● Input for this task:
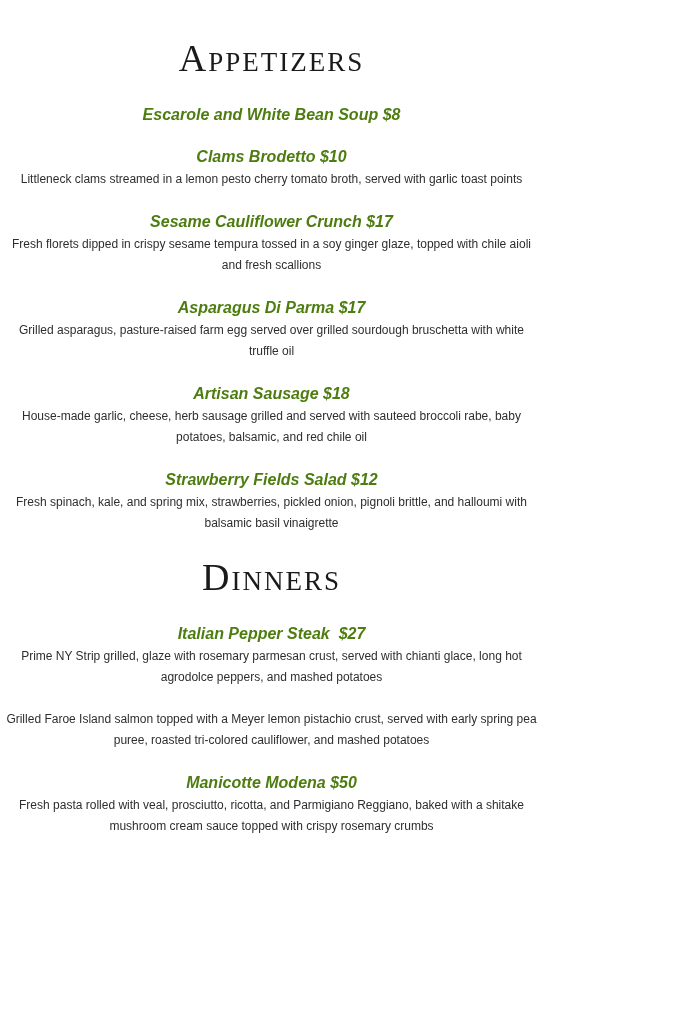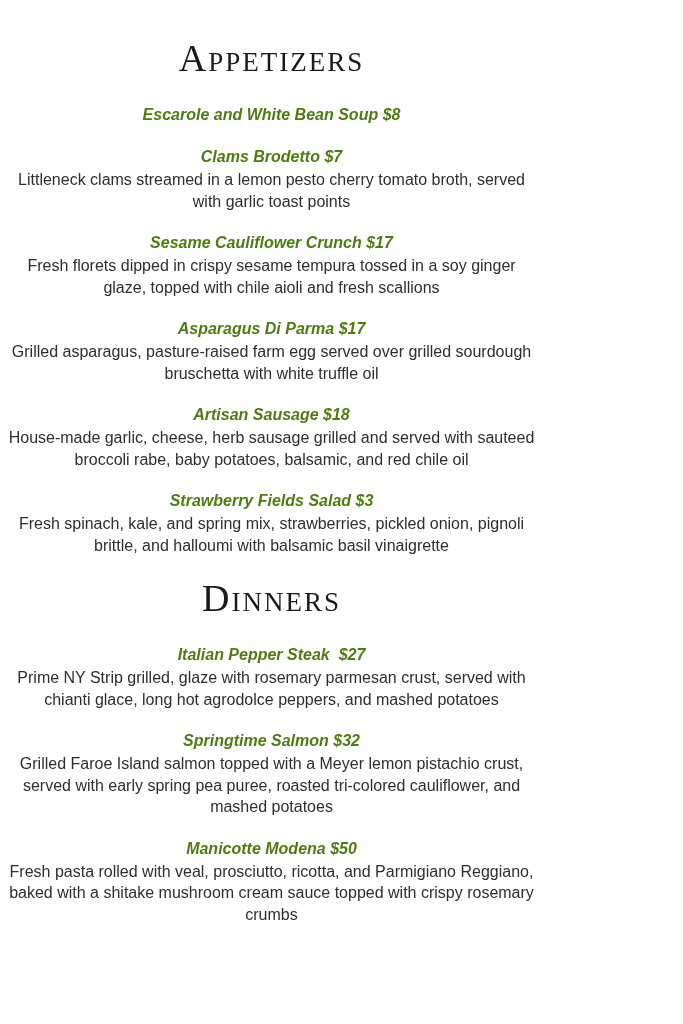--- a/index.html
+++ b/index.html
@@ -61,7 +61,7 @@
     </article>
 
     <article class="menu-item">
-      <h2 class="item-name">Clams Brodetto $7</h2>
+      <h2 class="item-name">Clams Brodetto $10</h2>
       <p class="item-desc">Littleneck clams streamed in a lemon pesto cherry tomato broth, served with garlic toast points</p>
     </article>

● Task: Nothing but the lines from the one that contains "garlic toast points</p>" to the end of the listing should be given again, each exactly as it appears.

● Solution:
       <p class="item-desc">Littleneck clams streamed in a lemon pesto cherry tomato broth, served with garlic toast points</p>
     </article>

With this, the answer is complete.